How is AES going to perform in the near future?
The longer term expectations from the 9 analysts of AES is tilted towards the positive sentiment. Broker analysts tend to forecast up to three years ahead due to a lack of clarity around the business trajectory beyond this. To reduce the year-on-year volatility of analyst earnings forecast, I've inserted a line of best fit through the expected earnings figures to determine the annual growth rate from the slope of the line.
From the current net income level of US$985m and the final forecast of US$1.0b by 2022, the annual rate of growth for AES’s earnings is 3.1%. EPS reaches $1.57 in the final year of forecast compared to the current $1.49 EPS today. Margins are currently sitting at 9.2%, approximately the same as previous years. With analysts forecasting revenue growth of 0.06097 and AES's net income growth expected to roughly track that, this company may add value for shareholders over time.

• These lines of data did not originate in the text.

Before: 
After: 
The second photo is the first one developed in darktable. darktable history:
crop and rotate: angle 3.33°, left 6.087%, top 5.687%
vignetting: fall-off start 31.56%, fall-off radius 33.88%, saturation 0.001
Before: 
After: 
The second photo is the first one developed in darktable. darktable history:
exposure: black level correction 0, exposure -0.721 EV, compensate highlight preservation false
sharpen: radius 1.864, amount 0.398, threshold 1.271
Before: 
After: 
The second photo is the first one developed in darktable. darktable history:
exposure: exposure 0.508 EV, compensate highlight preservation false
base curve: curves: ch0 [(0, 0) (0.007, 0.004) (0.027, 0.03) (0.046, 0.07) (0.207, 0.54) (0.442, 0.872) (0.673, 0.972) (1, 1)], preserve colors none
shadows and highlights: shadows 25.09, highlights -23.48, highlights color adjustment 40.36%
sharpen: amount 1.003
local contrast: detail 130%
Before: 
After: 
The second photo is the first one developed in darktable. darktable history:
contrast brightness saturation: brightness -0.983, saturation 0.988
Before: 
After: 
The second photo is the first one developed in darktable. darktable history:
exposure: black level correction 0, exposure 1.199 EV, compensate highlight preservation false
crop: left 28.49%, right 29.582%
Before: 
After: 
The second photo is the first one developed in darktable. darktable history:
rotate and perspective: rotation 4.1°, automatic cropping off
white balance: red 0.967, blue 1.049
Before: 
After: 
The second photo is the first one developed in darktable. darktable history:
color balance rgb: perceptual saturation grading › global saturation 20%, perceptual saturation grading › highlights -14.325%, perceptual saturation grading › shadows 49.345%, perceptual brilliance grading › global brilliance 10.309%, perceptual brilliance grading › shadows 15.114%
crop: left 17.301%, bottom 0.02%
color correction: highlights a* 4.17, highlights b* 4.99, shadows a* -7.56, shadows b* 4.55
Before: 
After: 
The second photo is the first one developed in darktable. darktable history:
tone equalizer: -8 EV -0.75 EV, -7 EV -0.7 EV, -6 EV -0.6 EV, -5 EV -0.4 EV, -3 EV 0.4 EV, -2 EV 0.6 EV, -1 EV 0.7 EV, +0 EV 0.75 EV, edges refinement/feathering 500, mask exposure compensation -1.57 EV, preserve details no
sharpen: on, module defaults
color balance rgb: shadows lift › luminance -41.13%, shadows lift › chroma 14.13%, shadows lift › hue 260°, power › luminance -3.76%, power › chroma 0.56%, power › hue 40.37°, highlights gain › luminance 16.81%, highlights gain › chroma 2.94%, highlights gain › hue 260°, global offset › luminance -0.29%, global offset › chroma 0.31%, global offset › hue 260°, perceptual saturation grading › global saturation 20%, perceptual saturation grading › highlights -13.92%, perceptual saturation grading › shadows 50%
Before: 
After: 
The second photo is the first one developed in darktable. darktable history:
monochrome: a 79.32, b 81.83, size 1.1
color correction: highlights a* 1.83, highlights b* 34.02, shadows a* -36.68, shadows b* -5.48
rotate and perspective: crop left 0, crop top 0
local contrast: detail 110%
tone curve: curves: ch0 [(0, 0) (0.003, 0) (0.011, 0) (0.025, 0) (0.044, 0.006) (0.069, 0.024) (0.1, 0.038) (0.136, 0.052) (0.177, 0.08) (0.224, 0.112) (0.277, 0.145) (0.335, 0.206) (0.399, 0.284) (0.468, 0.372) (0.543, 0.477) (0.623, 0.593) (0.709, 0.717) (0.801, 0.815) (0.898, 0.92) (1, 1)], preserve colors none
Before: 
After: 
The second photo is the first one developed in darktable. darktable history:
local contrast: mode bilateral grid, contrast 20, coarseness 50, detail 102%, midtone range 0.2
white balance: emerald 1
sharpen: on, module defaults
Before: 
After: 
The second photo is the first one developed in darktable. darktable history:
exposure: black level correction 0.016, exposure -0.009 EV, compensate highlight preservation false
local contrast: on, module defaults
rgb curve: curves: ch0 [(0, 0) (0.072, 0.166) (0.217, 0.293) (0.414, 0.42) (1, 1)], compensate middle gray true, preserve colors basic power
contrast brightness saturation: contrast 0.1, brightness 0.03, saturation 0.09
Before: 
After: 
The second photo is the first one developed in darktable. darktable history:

Future outlook is only one aspect when you're building an investment case for a stock. For AES, there are three essential factors you should look at:
- Financial Health: Does it have a healthy balance sheet? Take a look at our free balance sheet analysis with six simple checks on key factors like leverage and risk.
- Valuation: What is AES worth today? Is the stock undervalued, even when its growth outlook is factored into its intrinsic value? The intrinsic value infographic in our free research report helps visualize whether AES is currently mispriced by the market.
- Other High-Growth Alternatives : Are there other high-growth stocks you could be holding instead of AES? Explore our interactive list of stocks with large growth potential to get an idea of what else is out there you may be missing!
We aim to bring you long-term focused research analysis driven by fundamental data. Note that our analysis may not factor in the latest price-sensitive company announcements or qualitative material.
If you spot an error that warrants correction, please contact the editor at email@example.com. This article by Simply Wall St is general in nature. It does not constitute a recommendation to buy or sell any stock, and does not take account of your objectives, or your financial situation. Simply Wall St has no position in the stocks mentioned. Thank you for reading.